The story involves an Australian soldier who has come home from another tour in Afghanistan: he has a dark secret, but, as he soon finds out, so does his family. The music has been composed by James Humberstone from the Sydney Conservatorium, is being directed by Caroline Stacey from the Street Theatre in Canberra, and will be performed by Melbourne-based baritone Michael Lampard and Alan Hicks, one of Australia’s foremost accompanists.

We go into a two-week rehearsal stage starting on 19 December. Yikes.

A short video of the creative development sessions we held in December at the Sydney Conservatorium of Music can be found here. (It includes footage of me laughing, possible in all the wrong places.) A brief Q&A with yours truly can be found here; I talk a little about what it is like to work on a collaborative project, and provide some insights into how James and I developed the songs.
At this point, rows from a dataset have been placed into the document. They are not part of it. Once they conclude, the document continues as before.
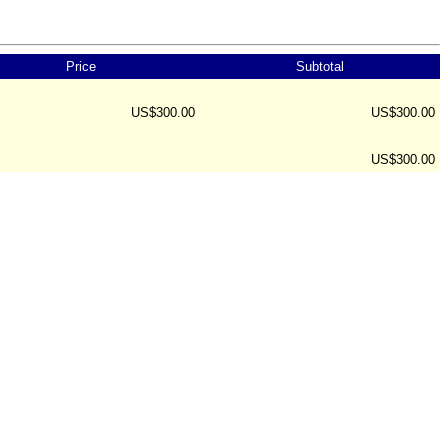
Price
Subtotal
US$300.00
US$300.00
US$300.00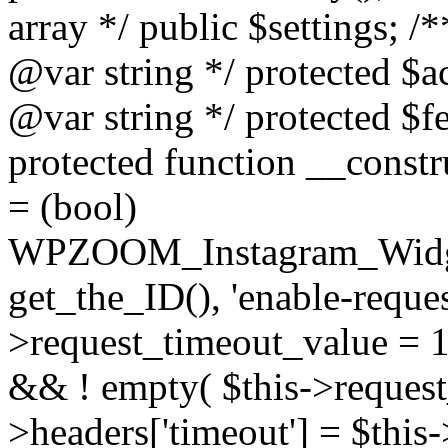
array */ public $settings; 
@var string */ protected $a
@var string */ protected $fe
protected function __constr
= (bool)
WPZOOM_Instagram_Widget_
get_the_ID(), 'enable-reques
>request_timeout_value = 15
&& ! empty( $this->request_
>headers['timeout'] = $this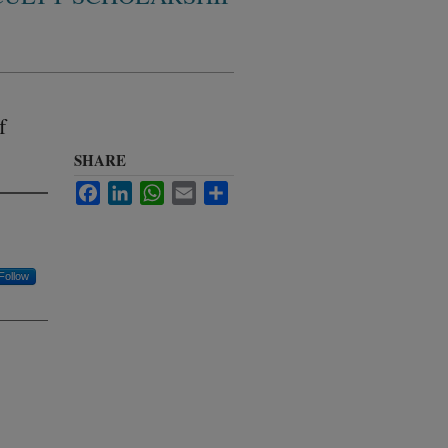
f
SHARE
Facebook
LinkedIn
WhatsApp
Email
Share
Follow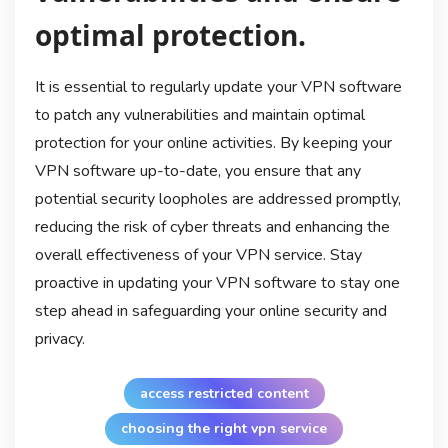
optimal protection.
It is essential to regularly update your VPN software
to patch any vulnerabilities and maintain optimal
protection for your online activities. By keeping your
VPN software up-to-date, you ensure that any
potential security loopholes are addressed promptly,
reducing the risk of cyber threats and enhancing the
overall effectiveness of your VPN service. Stay
proactive in updating your VPN software to stay one
step ahead in safeguarding your online security and
privacy.
access restricted content
choosing the right vpn service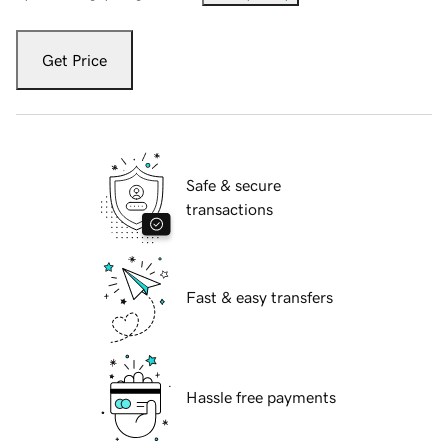
Get Price
Safe & secure
transactions
Fast & easy transfers
Hassle free payments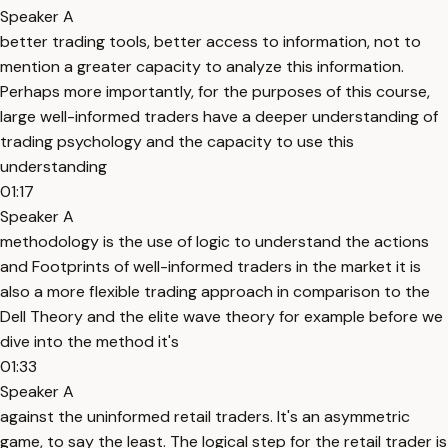
Speaker A
better trading tools, better access to information, not to
mention a greater capacity to analyze this information.
Perhaps more importantly, for the purposes of this course,
large well-informed traders have a deeper understanding of
trading psychology and the capacity to use this
understanding
01:17
Speaker A
methodology is the use of logic to understand the actions
and Footprints of well-informed traders in the market it is
also a more flexible trading approach in comparison to the
Dell Theory and the elite wave theory for example before we
dive into the method it's
01:33
Speaker A
against the uninformed retail traders. It's an asymmetric
game, to say the least. The logical step for the retail trader is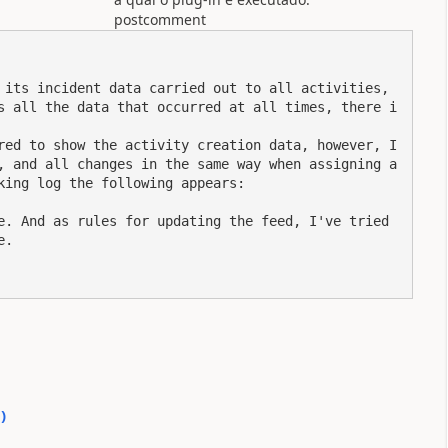
postcomment
 its incident data carried out to all activities, 
s all the data that occurred at all times, there i
red to show the activity creation data, however, I 
, and all changes in the same way when assigning a
king log the following appears:

e. And as rules for updating the feed, I've tried 
.

0
)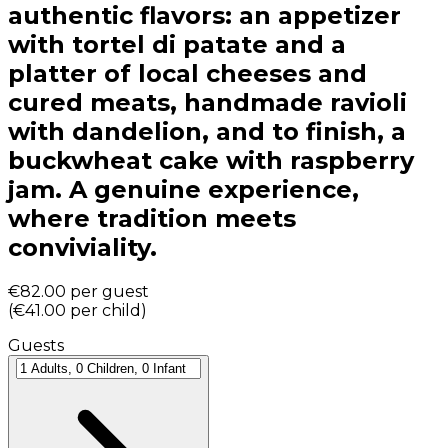
authentic flavors: an appetizer
with tortel di patate and a
platter of local cheeses and
cured meats, handmade ravioli
with dandelion, and to finish, a
buckwheat cake with raspberry
jam. A genuine experience,
where tradition meets
conviviality.
€82.00
per guest
(
€41.00
per child
)
Guests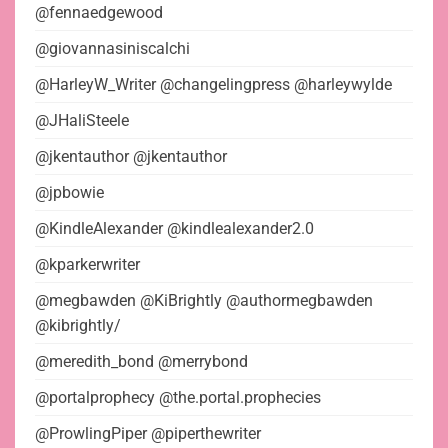
@fennaedgewood
@giovannasiniscalchi
@HarleyW_Writer @changelingpress @harleywylde
@JHaliSteele
@jkentauthor @jkentauthor
@jpbowie
@KindleAlexander @kindlealexander2.0
@kparkerwriter
@megbawden @KiBrightly @authormegbawden
@kibrightly/
@meredith_bond @merrybond
@portalprophecy @the.portal.prophecies
@ProwlingPiper @piperthewriter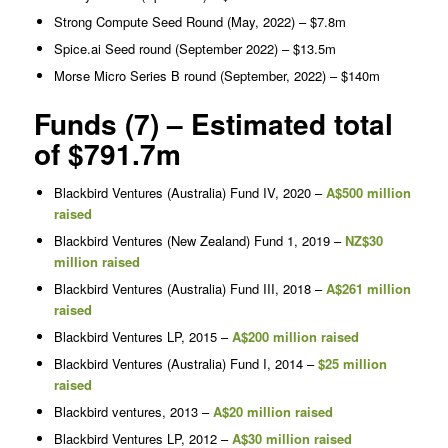
Strong Compute Seed Round (May, 2022) – $7.8m
Spice.ai Seed round (September 2022) – $13.5m
Morse Micro Series B round (September, 2022) – $140m
Funds (7) – Estimated total
of $791.7m
Blackbird Ventures (Australia) Fund IV, 2020 –
A$500 million
raised
Blackbird Ventures (New Zealand) Fund 1, 2019 –
NZ$30
million raised
Blackbird Ventures (Australia) Fund III, 2018 –
A$261 million
raised
Blackbird Ventures LP, 2015 –
A$200 million raised
Blackbird Ventures (Australia) Fund I, 2014 –
$25 million
raised
Blackbird ventures, 2013 –
A$20 million raised
Blackbird Ventures LP, 2012 –
A$30 million raised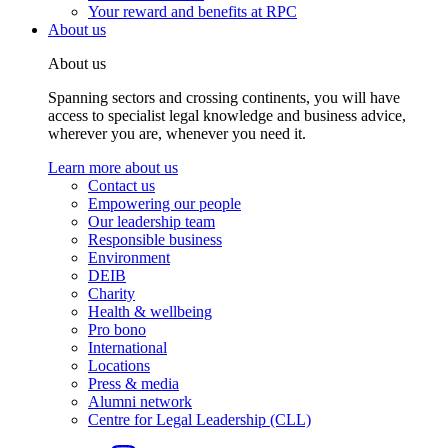
Your reward and benefits at RPC
About us
About us
Spanning sectors and crossing continents, you will have
access to specialist legal knowledge and business advice,
wherever you are, whenever you need it.
Learn more about us
Contact us
Empowering our people
Our leadership team
Responsible business
Environment
DEIB
Charity
Health & wellbeing
Pro bono
International
Locations
Press & media
Alumni network
Centre for Legal Leadership (CLL)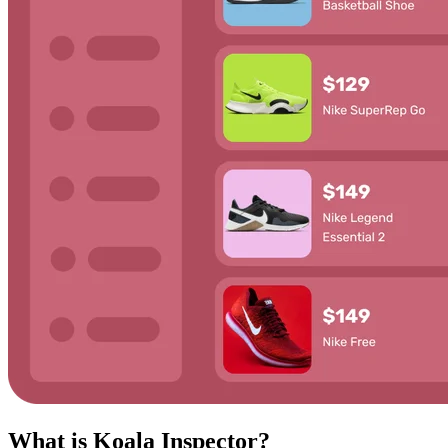
What is Koala Inspector?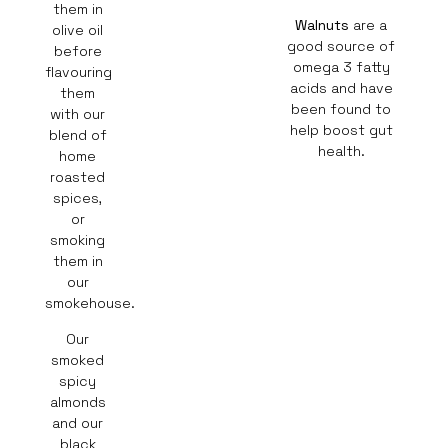
them in
Walnuts
are a
olive oil
good source of
before
omega 3 fatty
flavouring
acids and have
them
been found to
with our
help boost gut
blend of
health.
home
roasted
spices,
or
smoking
them in
our
smokehouse.
Our
smoked
spicy
almonds
and our
black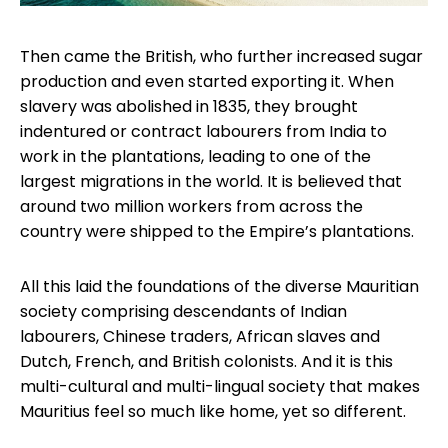
Then came the British, who further increased sugar
production and even started exporting it. When
slavery was abolished in 1835, they brought
indentured or contract labourers from India to
work in the plantations, leading to one of the
largest migrations in the world. It is believed that
around two million workers from across the
country were shipped to the Empire’s plantations.
All this laid the foundations of the diverse Mauritian
society comprising descendants of Indian
labourers, Chinese traders, African slaves and
Dutch, French, and British colonists. And it is this
multi-cultural and multi-lingual society that makes
Mauritius feel so much like home, yet so different.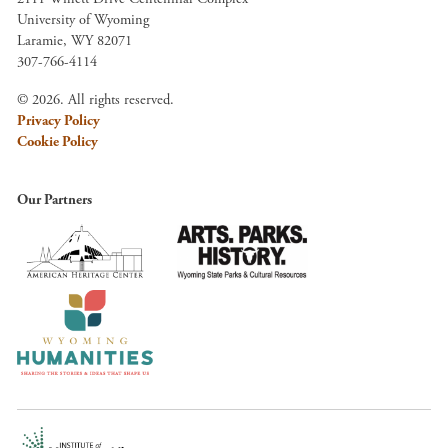
University of Wyoming
Laramie, WY 82071
307-766-4114
© 2026. All rights reserved.
Privacy Policy
Cookie Policy
Our Partners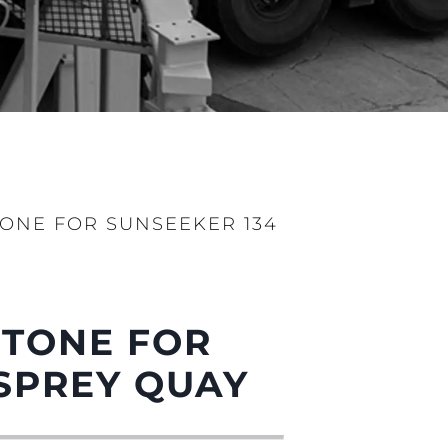
ONE FOR SUNSEEKER 134
STONE FOR
SPREY QUAY
sa
gem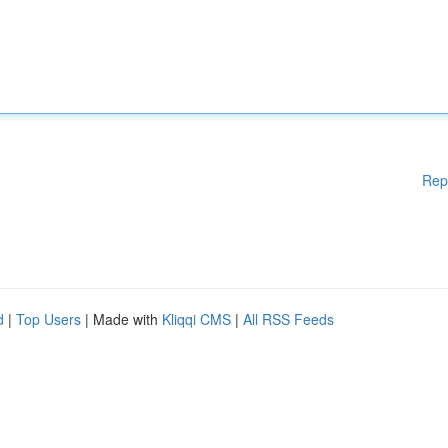
Rep
d
|
Top Users
| Made with
Kliqqi CMS
|
All RSS Feeds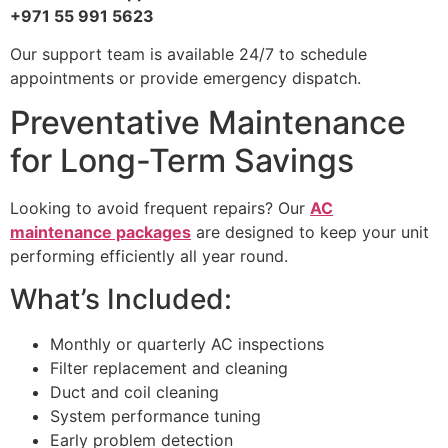
+971 55 991 5623
Our support team is available 24/7 to schedule
appointments or provide emergency dispatch.
Preventative Maintenance
for Long-Term Savings
Looking to avoid frequent repairs? Our
AC
maintenance packages
are designed to keep your unit
performing efficiently all year round.
What’s Included:
Monthly or quarterly AC inspections
Filter replacement and cleaning
Duct and coil cleaning
System performance tuning
Early problem detection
Also, a short piece about the making of The Weight of Light that I wrote for Resonate, the magazine of the Australian Music Centre, can be found here.

What does all this feel like?

Preliminary staging ideas by Imogen Keen and Caroline Stacey, from the Street Theatre in Canberra

Exciting. Terrifying. Exposing.

Especially when Caroline showed me the drawings (above) for the staging – it really does feel as though the show is becoming ‘real’.

If you’re in the ACT region in early March, it would be really great to see you at one of the performances!